Google Bundles, OPML, Courses and Cohorts

Google Bundles is likely to be a good thing for classroom use, because it’s essentially the OPML idea with a catchy name (in fact, it looks like every bundle also creates an OPML file).

I don’t want to get into an argument about why things like Google Bundles and Twitter take off while things like OPML languish (one clue: OPML is a crappy, crappy name). If every Bundle produces an OPML file, I think we should postpone the religious war and promote this.

Google Bundles are a great way to turn sense-making and curating from concept to practice. I can see a teacher in a journalism ethics class selecting out the CJR feed, Jay Rosen’s blog, and a couple other sources and asking students to scan these for relevant posts.
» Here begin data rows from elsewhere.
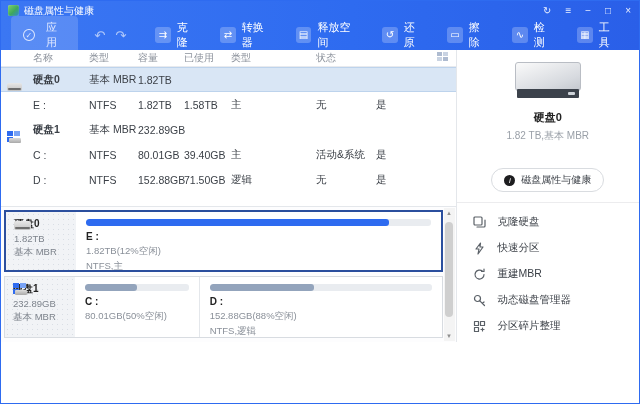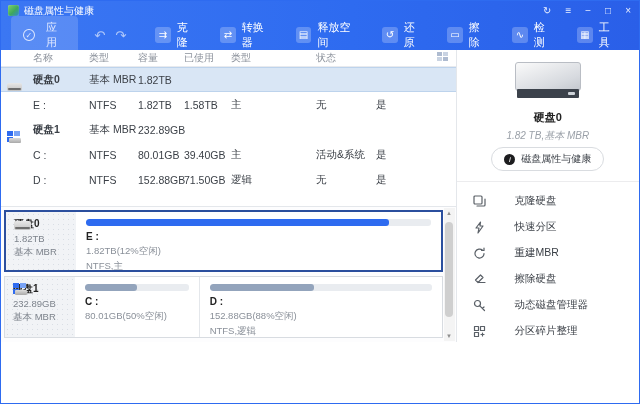--- a/index.html
+++ b/index.html
@@ -74,26 +74,26 @@
   .vscroll .track { flex:1; width:100%; position:relative; }
   .vscroll .thumb { position:absolute; left:1.5px; right:1.5px; top:4px; bottom:14px; background:#cfcfcf; border-radius:4px; }
 
   
   .disk-summary { padding:12px 0 10px; text-align:center; border-bottom:1px solid #ececee; }
   .disk-3d { width:66px; height:38px; margin:0 auto 10px; position:relative; }
   .disk-3d .top { position:absolute; inset:0 0 9px 0; background:linear-gradient(160deg,#fafafa,#d7dadf 70%,#c4c8ce); border:1px solid #b9bdc4; border-radius:3px; }
   .disk-3d .front { position:absolute; left:2px; right:2px; bottom:2px; height:9px; background:#3c424b; border-radius:1px; }
   .disk-3d .led { position:absolute; right:6px; bottom:5px; width:7px; height:3px; background:#cfd4da; border-radius:1px; }
   .ds-name { font-weight:bold; font-size:11px; color:#222; margin-bottom:4px; }
-  .ds-info { font-size:10px; color:#9aa0a8; margin-bottom:4px;font-style:italic; }
+  .ds-info { font-size:10px; color:#9aa0a8; margin-bottom:25px; }
   .props-btn { display:inline-flex; align-items:center; gap:6px; border:1px solid #d9dce0; background:#fff; border-radius:13px; padding:4px 12px; font-size:10px; color:#3a3f46; font-family:inherit; }
   .info-dot { width:11px; height:11px; border-radius:50%; background:#1d1d1f; color:#fff; font-size:8px; line-height:11px; text-align:center; font-style:italic; }
 
   .action-list { padding:6px 0; }
-  .action-item { display:flex; align-items:center; gap:29px; height:26px; padding:0 16px; cursor:default; }
+  .action-item { display:flex; align-items:center; gap:12px; height:26px; padding:0 16px; cursor:default; }
   .action-item svg { flex:none; }
   .action-item .al { font-size:10.5px; color:#3a3f46; }
 
   .icon-stroke { stroke:#5a6067; stroke-width:1.2; fill:none; stroke-linecap:round; stroke-linejoin:round; }
 </style>
 </head>
 <body>
 
 <div class="window">
 
@@ -330,26 +330,20 @@
         </div>
         <div class="action-item">
           <svg width="13" height="13" viewBox="0 0 13 13">
               <path class="icon-stroke" d="M11 6.5a4.5 4.5 0 1 1-1.4-3.2"></path>
               <path class="icon-stroke" d="M11 1v2.5H8.5"></path>
             </svg>
           <span class="al">重建MBR</span>
         </div>
         <div class="action-item">
           <svg width="13" height="13" viewBox="0 0 13 13">
-              <path class="icon-stroke" d="M7.5 2 2.5 7l2.5 2.5L10 4.5 7.5 2zM5 9.5h7"></path>
-            </svg>
-          <span class="al">擦除硬盘</span>
-        </div>
-        <div class="action-item">
-          <svg width="13" height="13" viewBox="0 0 13 13">
               <circle class="icon-stroke" cx="4.5" cy="4.5" r="3"></circle>
               <path class="icon-stroke" d="M6.8 6.8 11.5 11.5M9.5 9.5l1.5-1.5"></path>
             </svg>
           <span class="al">动态磁盘管理器</span>
         </div>
         <div class="action-item">
           <svg width="13" height="13" viewBox="0 0 13 13">
               <rect class="icon-stroke" x="1.5" y="1.5" width="4" height="4"></rect>
               <rect class="icon-stroke" x="7.5" y="1.5" width="4" height="4"></rect>
               <rect class="icon-stroke" x="1.5" y="7.5" width="4" height="4"></rect>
Bundles can also be used to pull together all the blogs created by students in a class, so that an institution with no internally provisioned Web 2.0 system (like Otago Polytechnic, for example) can reduce the administrative load of providing a way for all the students to see each other’s work — Bundles aren’t just for curators, but for peer groups as well.

Finally, I can see a group of people (whether students or staff) divvying up all the things they want to read into different bundles — Wendy and I will take Bundle A, Jenny and Mel will take Bundle B, Russ and Kim will take Bundle C, etc. Stories of interest that each group finds they can bookmark via delicious with a specific tag (which then flows it back into Google Reader). There’s less of this divide and conquer around than I’d like to see — Bundles might add a level of ease to it.

[And yes, the first person that says “You can do all this with OPML” gets flamed…. I know, you can. That’s not the point.]